La gran incógnita sobre la idoneidad de la decisión de la Academia sueca al respecto del Premio Nobel de Literatura de 2016 es: ¿pero de verdad Dylan competía? Ahí se origina el debate. Y, desde luego, es mayúsculo.
Para Fernando Sánchez Dragó, el galardón de las letras al cantautor más famoso del mundo es un “escupitajo a la literatura”. Pero a Salman Rushdie, sin embargo, se le antoja una “gran elección”. A Joyce Carol Oates también le ha parecido una idea feliz, porque la música y las letras del cantautaor de Minnesota siempre han sido, explica “literarias en el más profundo de los sentidos”. Sin embargo, a Irvine Welsh, autor de la icónica Trainspotting, le parece una decisión que parte de una “nostalgia enferma tomada por un conjunto de balbuceantes y rancios hippies”. Y eso que él se confiesa fan del músico.
En realidad, pocos discuten el talento de Dylan. Es un mito viviente para los músicos actuales: Bruce Springsteen asegura que fue el primero que le mostró “de verdad” cómo era su país. Jackson Browne, como menciona en su hermosa Looking into you, lo consideraba ya a principios de los años 70 no solo “el gran trovador”, sino todo “un profeta”.
Pero también es una leyenda, ahora aún más grande, para sus acérrimos incondicionales y para el gran público: doce Grammys, un Globo de oro y un Oscar; el Príncipe de Asturias y el Pulitzer de 2008, entre otras muchas distinciones, así lo atestiguan.
Sus méritos, por tanto, no resultan cuestionables; lo son menos aún si tenemos en cuenta que es una de las figuras más influyentes política, social y artísticamente de la segunda mitad del siglo XX.
Lo que no sabíamos hasta ahora es que la Academia sueca, en sus más secretos debates, analiza no solo el mantener los inquietantes vetos a Phillip Roth y a Murakami, eternos descartados, o a los nuevos candidatos Ngugiu Wa Thiongo´o, el keniata, o el poeta sirio Adunis; también valora la calidad de los letristas de la música contemporánea.
La lectura inicial puede conducir a la conclusión fácil de muchos de los que critican la elección del último Nobel: ¡pero si Dylan es un músico…! Y lo es, claro, pero también es un autor; un autor literario, en concreto, que es lo que son los poetas. En su caso, además de componer poesía, le pone (lúcidamente la mayor parte de las veces) música y (a menudo con juicio) la canta. Por esa razón, Dylan merecía el premio como antes lo hicieron Wislawa Szymborska o Tomas Tranströmer.

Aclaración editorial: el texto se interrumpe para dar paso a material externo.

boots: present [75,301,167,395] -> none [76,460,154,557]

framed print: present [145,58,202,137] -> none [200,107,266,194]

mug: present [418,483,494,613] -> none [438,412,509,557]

Se puede pensar que con este premio a un compositor la Academia sueca rebaja el listón imaginario que coloca cada año a los escritores vivos de todo el mundo. Pero lejos de resultar un menosprecio para los autores, supone un impulso enorme para todos aquellos que participan en el arte literario a través de la poesía cantada.

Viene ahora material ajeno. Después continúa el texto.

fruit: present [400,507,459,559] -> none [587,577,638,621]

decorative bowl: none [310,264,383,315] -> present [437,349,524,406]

Por supuesto, no todas sus canciones son joyas literarias; tampoco toda la prosa de Coetzee o de Jelinek es digna de los mayores elogios. Pero lo que resulta trascendente es que con este premio la Academia no denigra a los escritores sino que eleva a los mejores letristas de la música contemporánea.

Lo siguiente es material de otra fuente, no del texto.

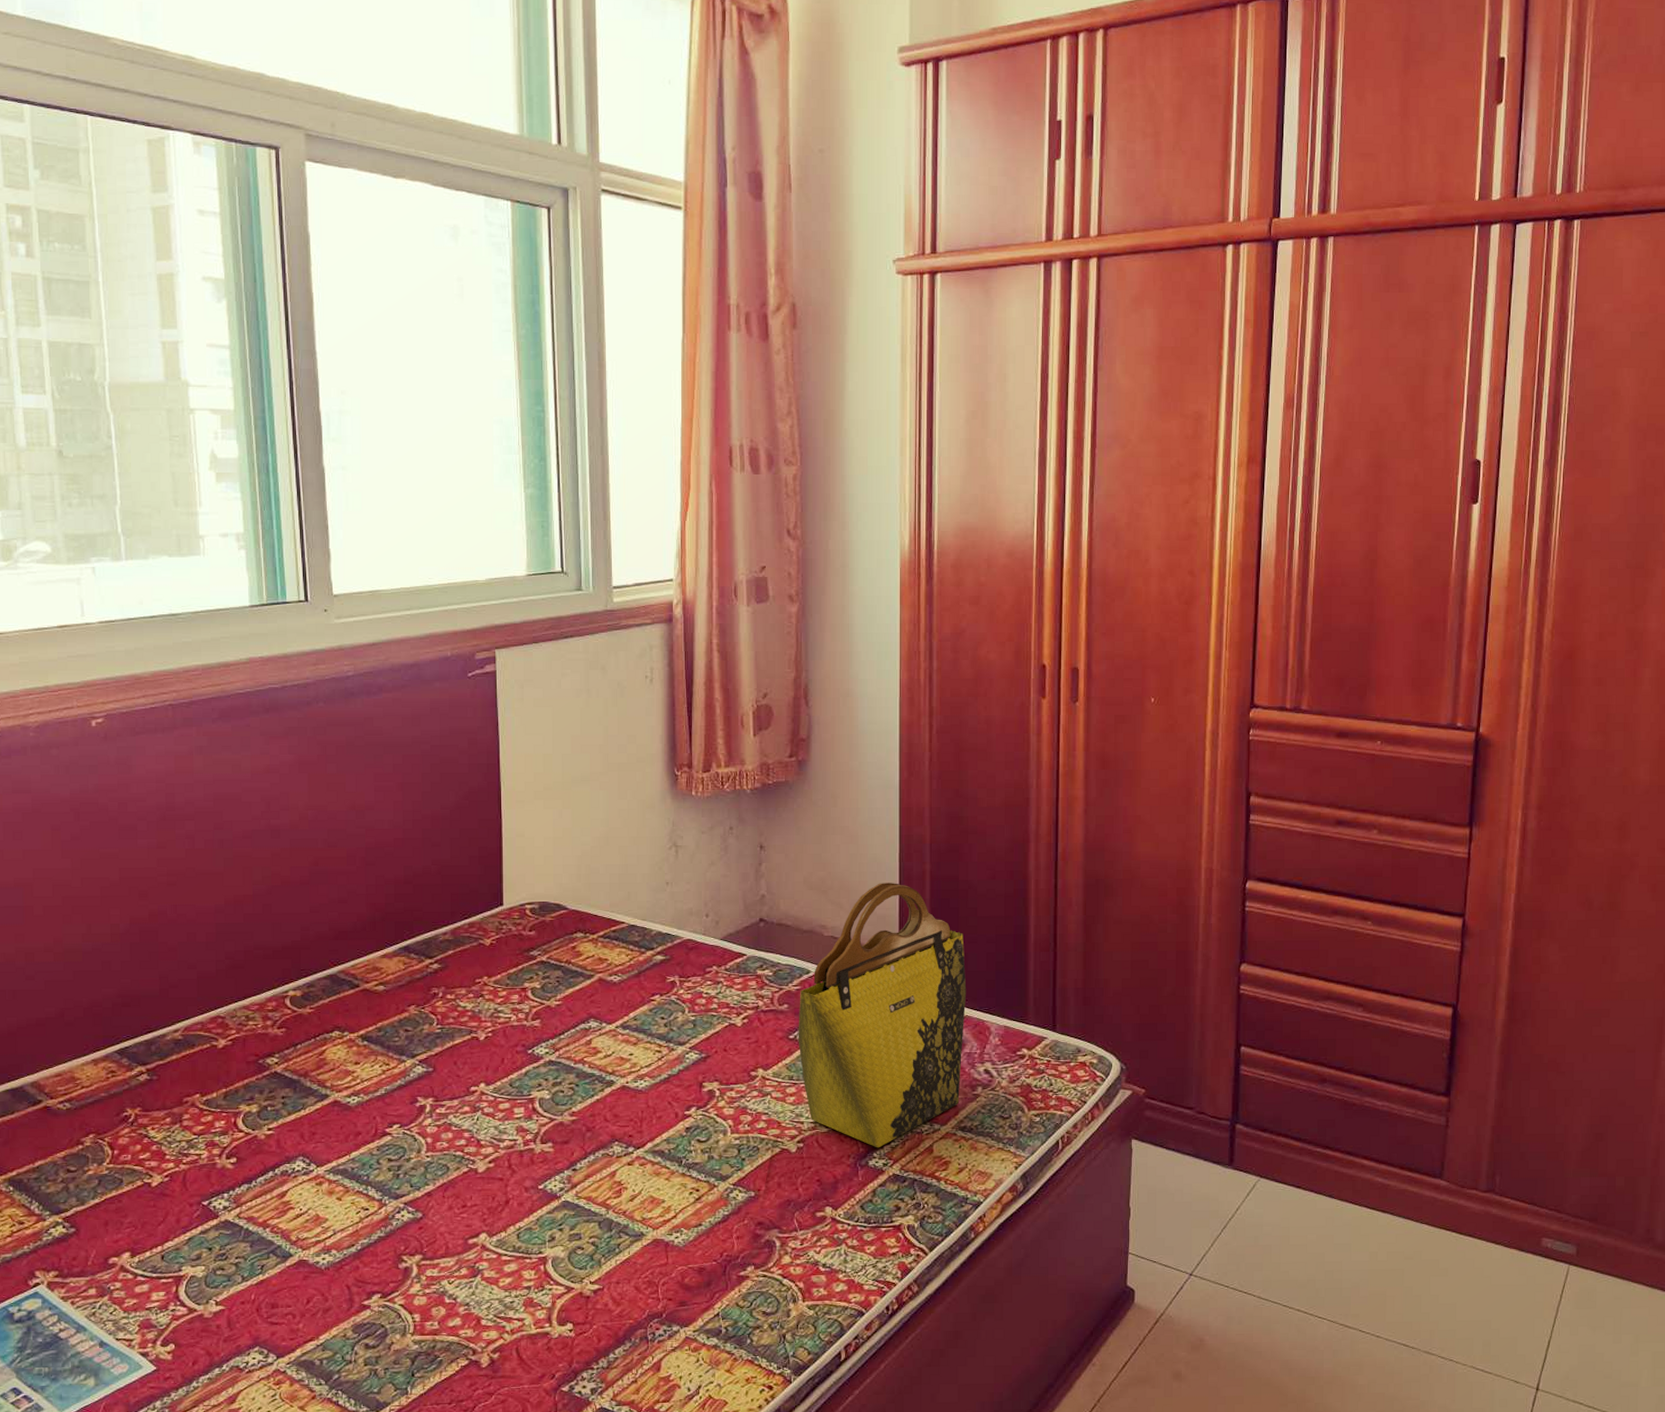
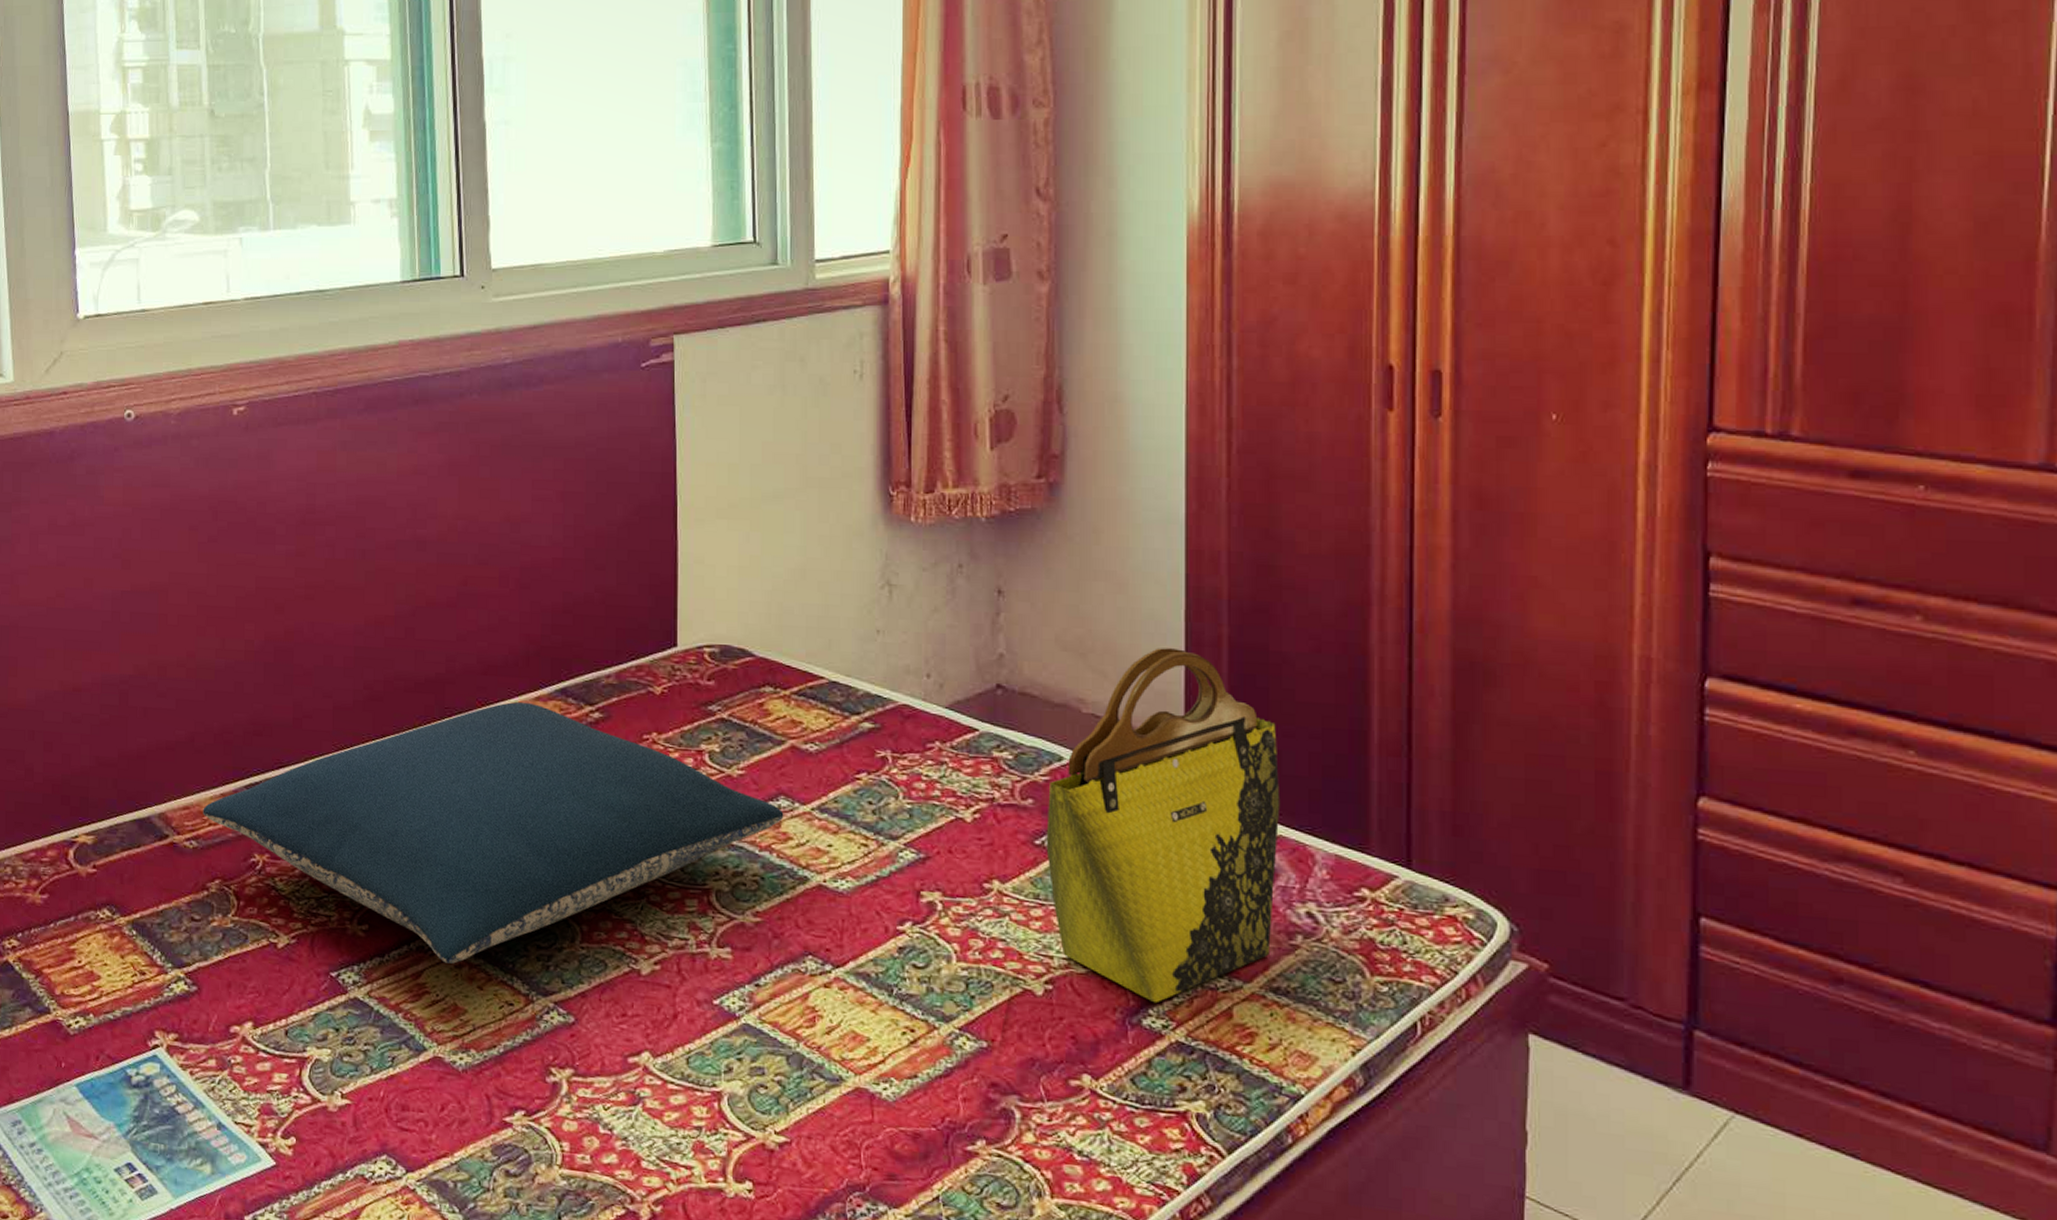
pillow: none [75,959,594,1182] -> present [203,701,784,964]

Al fin, cada una de las 836 páginas de la edición española de Grandes Pechos Amplias Caderas de Mo Yan es una obra de arte; pero también lo es cada uno de los 48 poderosísimos versos de Chimes of Freedom.
El trabajo para lograr una u otra cosa no es el mismo, cierto. La prosa, le dice en Jot Down el periodista Manuel Jabois a Joaquín Sabina, es disciplina militar; el verso, contesta el cantautor, “te permite escribir borracho a las tres de la mañana”.
Sí, son cosas distintas. Pero la creación literaria es un solo arte que se puede presentar de diversos modos; que se le agregue música en absoluto la hace menor; si acaso, la hace más grande.